Locate, in the data below, the line that contains "Daily_capacity_of_mov_from_lp, 4: 9 -> 10" and the line that contains "Daily_capacity_of_mov_from_lp, 7: 10 -> 11"; reproduce exactly those two lines and every line between them, nothing more.

** DATA RECORDS **
▬▬▬▬▬▬▬▬▬▬

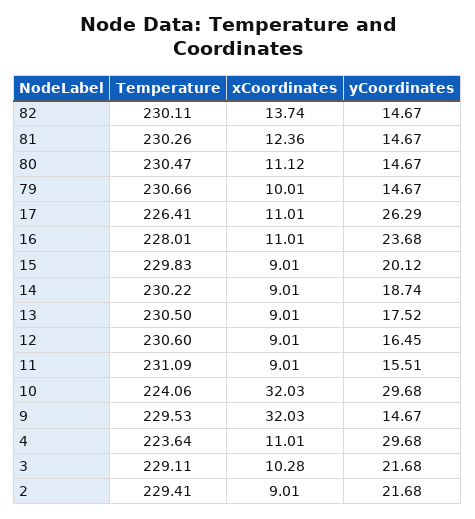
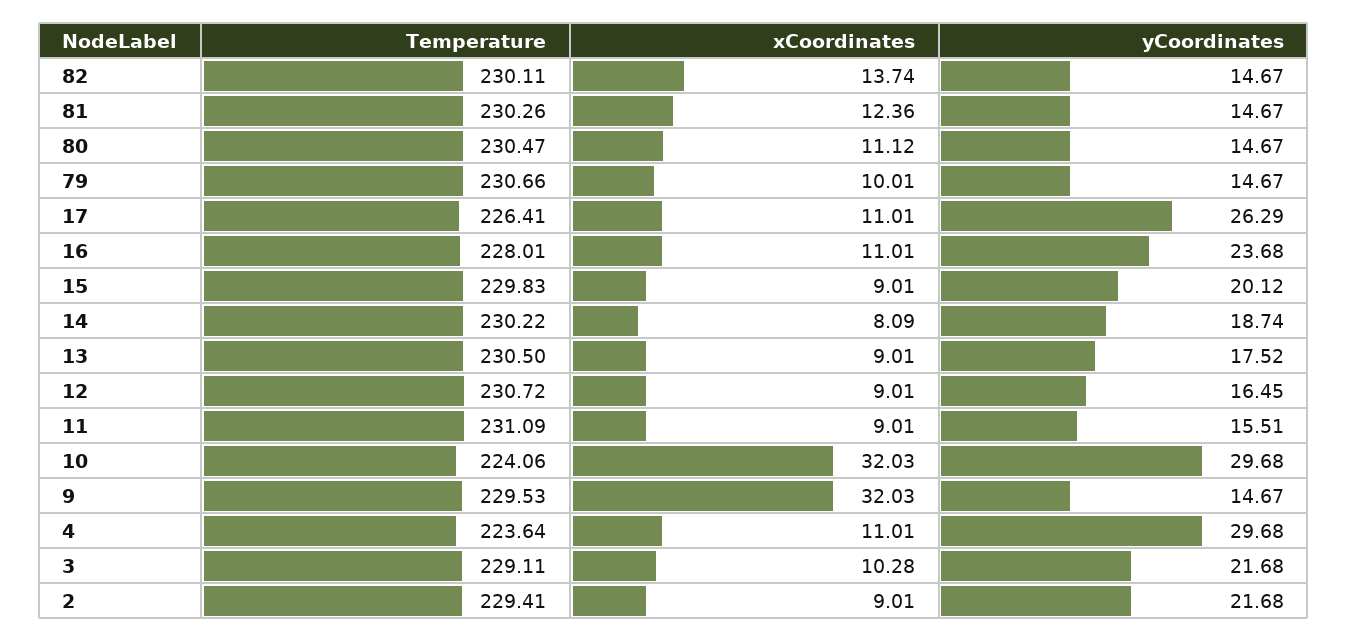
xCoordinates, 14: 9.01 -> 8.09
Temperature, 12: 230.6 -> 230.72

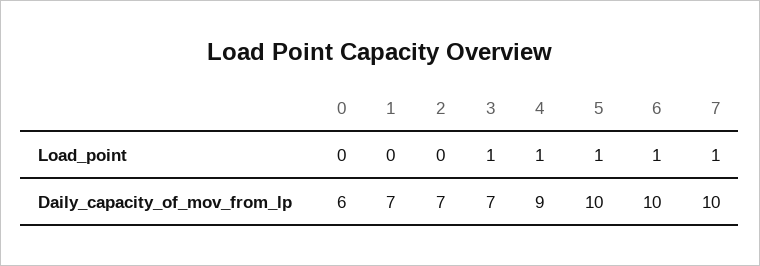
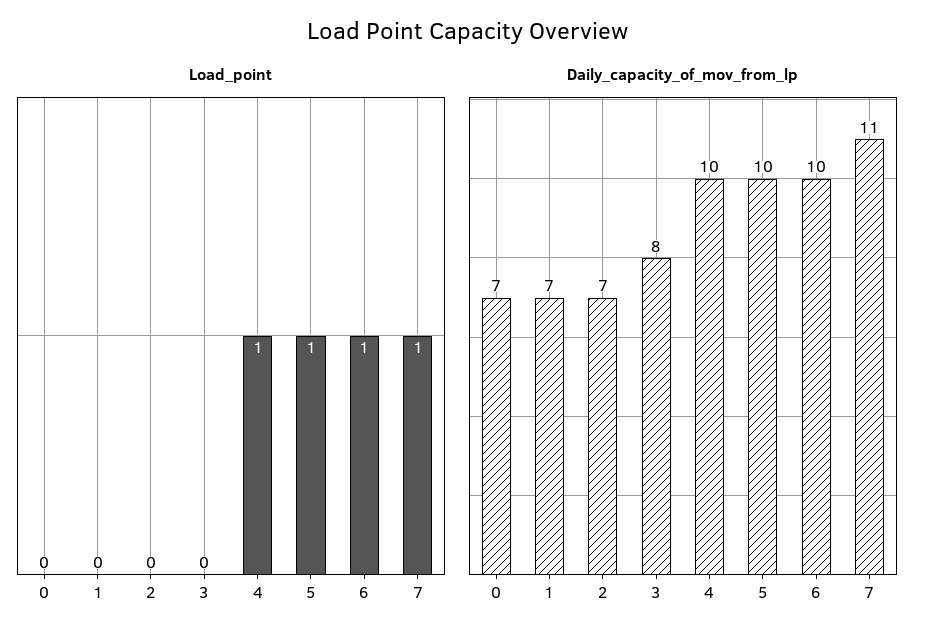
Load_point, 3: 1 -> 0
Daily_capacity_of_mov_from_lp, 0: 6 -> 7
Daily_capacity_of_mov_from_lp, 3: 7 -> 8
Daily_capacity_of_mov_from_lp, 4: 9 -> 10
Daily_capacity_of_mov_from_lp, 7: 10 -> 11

▬▬▬▬▬▬▬▬▬▬

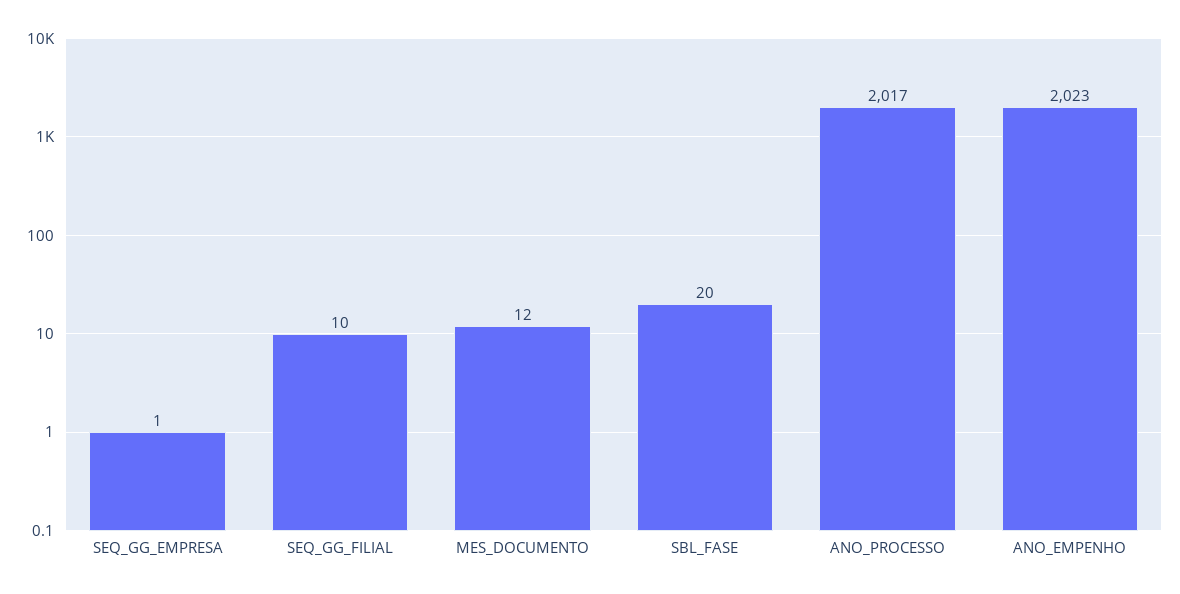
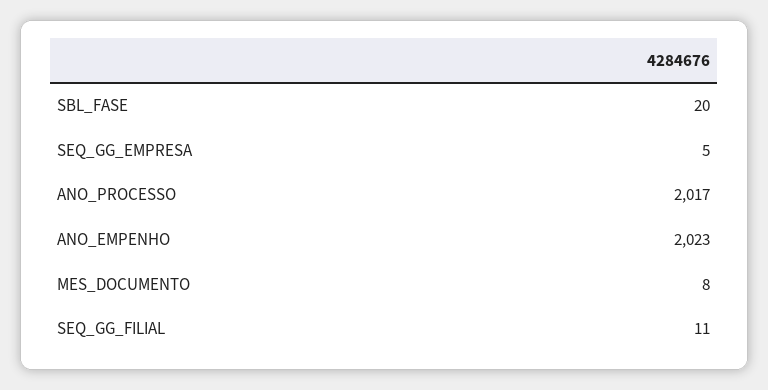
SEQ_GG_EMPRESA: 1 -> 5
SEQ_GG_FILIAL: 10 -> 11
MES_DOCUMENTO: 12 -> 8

▬▬▬▬▬▬▬▬▬▬

** FINAL ANSWER **
Daily_capacity_of_mov_from_lp, 4: 9 -> 10
Daily_capacity_of_mov_from_lp, 7: 10 -> 11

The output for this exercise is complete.